Since the lasagna box is the focal point, I've painted the face of the box its final value which will start to tell me how dark some of the other areas nearby need to be. Also, the lettering on the box jumps out when the dark blue surrounds it, letting me know that it needs to be darkened with its final layer.

As I began to apply the last layer of paint on the billboard ad, it became difficult to judge how dark to go because the sky, trees, wine bottle and the neighborhood house had all dried with a chalky surface. This is normal on darkly painted areas, as the original dark value (when it is wet) lightens when it is dry. I've given those areas a light coat of retouch varnish to bring back the rich values. You can see in this photo how nice that looks.

The billboard is finished as well as the overhanging lights.

The entire corner building is now complete along with...

... the pizza parlor.

I'm working on the lettering on the lasagna box. This very precise application of paint takes many days to get it just right. To show the difference in the initial layer of paint and the final layer, look at the 'NET WT. 1' at the bottom of the box. It has been given a final, darker value. The '6 OZ.(1LB)(453g)' is still in its preliminary state.

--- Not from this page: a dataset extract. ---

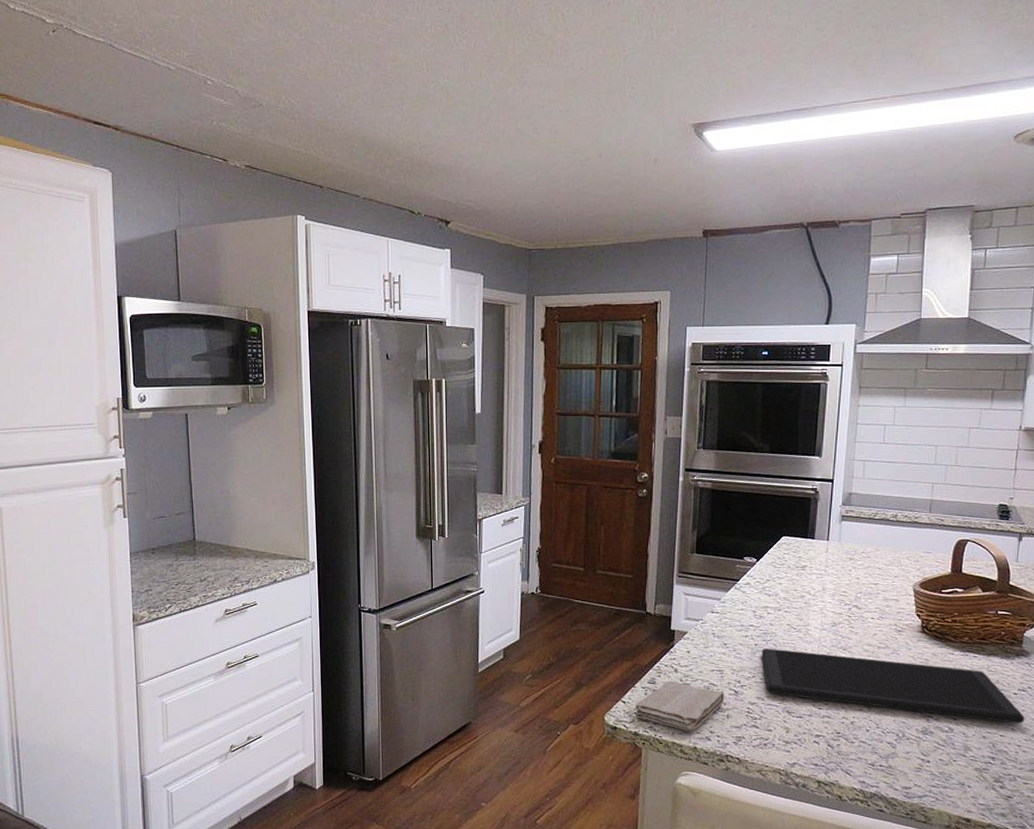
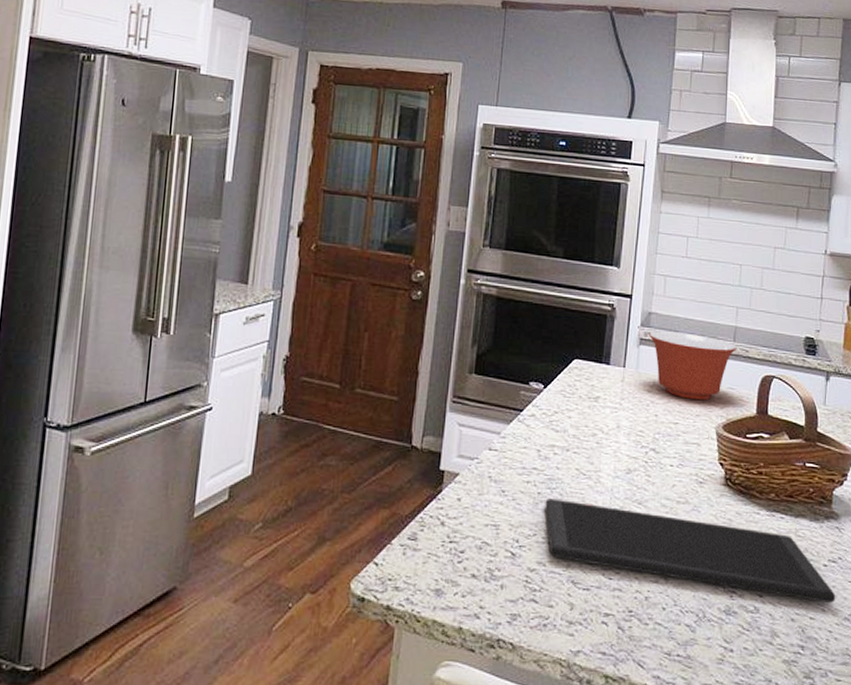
washcloth: present [635,680,725,730] -> none [388,536,500,604]
mixing bowl: none [850,508,933,564] -> present [649,331,737,401]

The lettering is complete as well as the entire outside of the lasagna box.

The view down the left side is completed. I varied the color of the cast light according to the type of light source.

I worked on the candles today. Getting the flames to look correctly was fun. Notice the subtle blue cast at the bottom of the flame.

Here is the completed side of the painting (minus the tomato and onion).

The areas left to complete are the three vegetables, salt and pepper shakers, the foreground street/sidewalk and the restaurant in the lasagna box.

The thick final layer of oil makes the tomato look nice and juicy...

...and the bell pepper shine!

Today I had a visit from the Arts Council of the Laguna Art Museum. The council is made up of former and current docents of the museum. I shared my "Little Italy" with the group, explaining the various steps I go through in the process.

The tomato is joined by its onion neighbor as I have finished painting it. I chose to darken the onion quite a bit which will allow me to darken the street around it later on.

When I applied the final layer of paint on the salt and pepper shakers, I cooled off the warm hues that were in the first passage. They were a little too orange compared to the rest of the objects in the painting.

I've put the final touches on the sidewalk, the street and all the shadows from the vegetables and salt and pepper shakers. Compare this photo to the one of the shakers above and you can see the change. Everything was darkened up considerably, allowing the scene in the lasagna box to glow.

All that is left is the inside of the restaurant. Painting the figures is a major undertaking in this painting, mainly because of the small size of their heads and facial features... but it will be fun!

On Friday, April 1, 2011, the Laguna Beach Alliance for the Arts presented me with the Art Stars Award for Artist of the Year. Along with the award, I was given a beautiful sculpture by Louis Longi.

Back to the studio...

I've completed the final area of the painting, the interior of the restaurant.

After 4 months, "Little Italy" is finished. I'll let it dry for a couple of weeks and then apply a thin layer of varnish to bring out the dull patches of paint.